Fletcher v. Weir (SCOTUS, 1982)
∆ was charged in a stabbing murder; at trial, ∆ took the stand and mentioned his self-defense explanation for the first time. The prosecution crossed ∆, and asked why he had not mentioned self-defense until then. Opinion of the Court: if the ∆ has not been provided Miranda warnings, we do not believe that due process if violated if a court permits cross-examination re: ∆'s post-arrest silence when they choose to take the stand (e.g. if there have been no MWs, a person would more naturally respond/speak up). Note: this is an example of constitutional rules interacting w/ the Federal Rules of Evidence.

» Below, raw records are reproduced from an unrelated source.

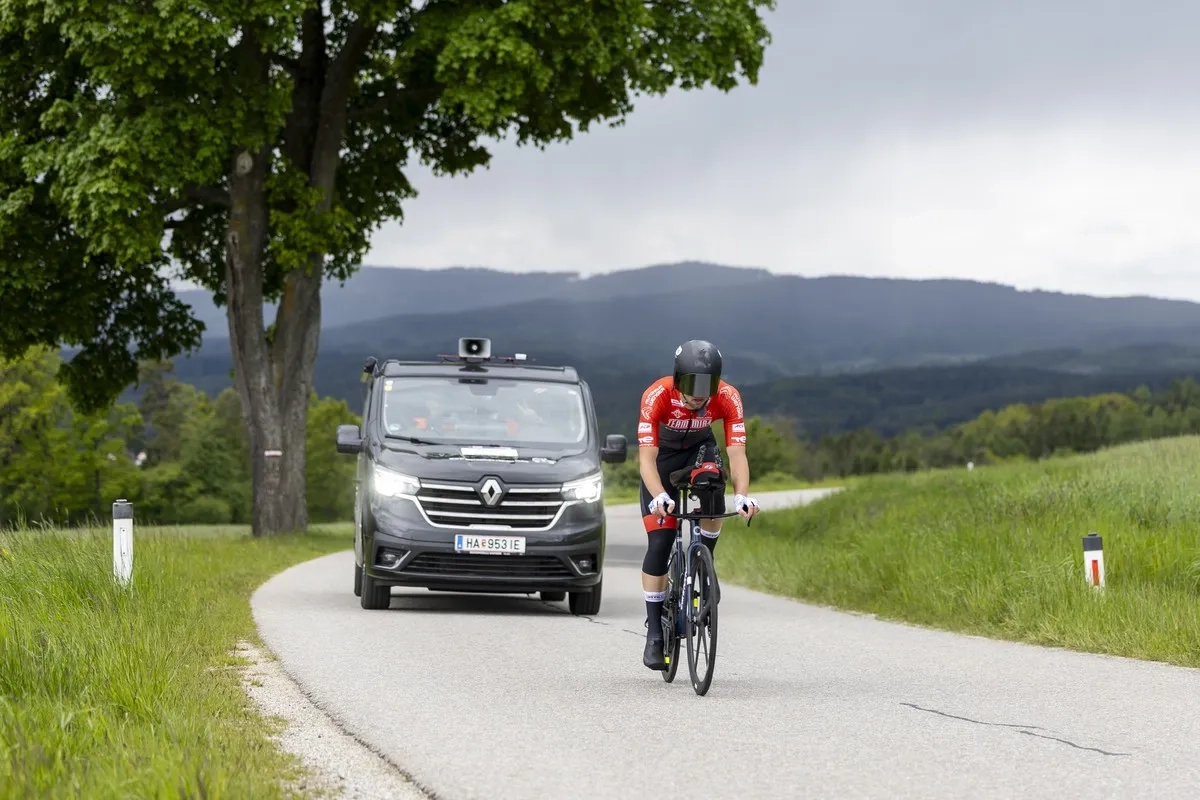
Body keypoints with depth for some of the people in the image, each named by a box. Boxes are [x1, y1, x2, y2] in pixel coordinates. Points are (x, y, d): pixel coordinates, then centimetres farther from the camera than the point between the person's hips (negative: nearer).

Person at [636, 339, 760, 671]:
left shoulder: (728, 398, -30)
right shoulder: (656, 396, -35)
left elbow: (737, 452, -35)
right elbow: (646, 457, -39)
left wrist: (742, 496, -52)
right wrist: (659, 497, -55)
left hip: (700, 449, 1)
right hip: (662, 455, -1)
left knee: (712, 493, -34)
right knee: (659, 544, -10)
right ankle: (655, 634, 0)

United States v. Ince (4th Cir. 1994):
∆ was charged w/ AWDW following a shooting in VA. Following the incident, one of the passengers in ∆'s van, Neumann, gave a statement to police re: the incident and ∆'s statements. Neumann told police that ∆ admitted to being the one who fired the shot, and signed a written statement. However, Neumann refused to testify at trial — so, the gov't sought to introduce the officer's testimony as to what Neumann said. The jury deadlocked after the first trial, but eventually convicted ∆ after the second trial. ∆ argues that the officer's testimony amounted to inadmissible hearsay, whereas the gov't argues that the testimony was necessary to impeach Neumann. Opinion of the Court: there are limits for a party seeking to impeach their own witness. For example, in Morlang, the court reversed a conviction b/c the gov't employed impeachment via PIS as "mere subterfuge to introduce evidence before the jury that would otherwise be inadmissible." Here, the court must apply a FRE 403 analysis and weigh the testimony's impeachment value vs. its tendency to prejudice the ∆/confuse the jury. When the prosecution attempts to introduce PIS to impeach its own witness, the statement's likely prejudicial impact often substantially outweighs its probative value — because, the jury may ignore the judge's limiting instructions (e.g. "focus on this testimony for impeachment purposes, not evidentiary purposes). Here, this risk is particularly amplified because Neumann's statement contained ∆'s alleged admission of guilt. Note: this is one of the few examples where a reviewing court overturns a lower court's ruling on 403 grounds, despite it being a permissive rule for allowing evidence in.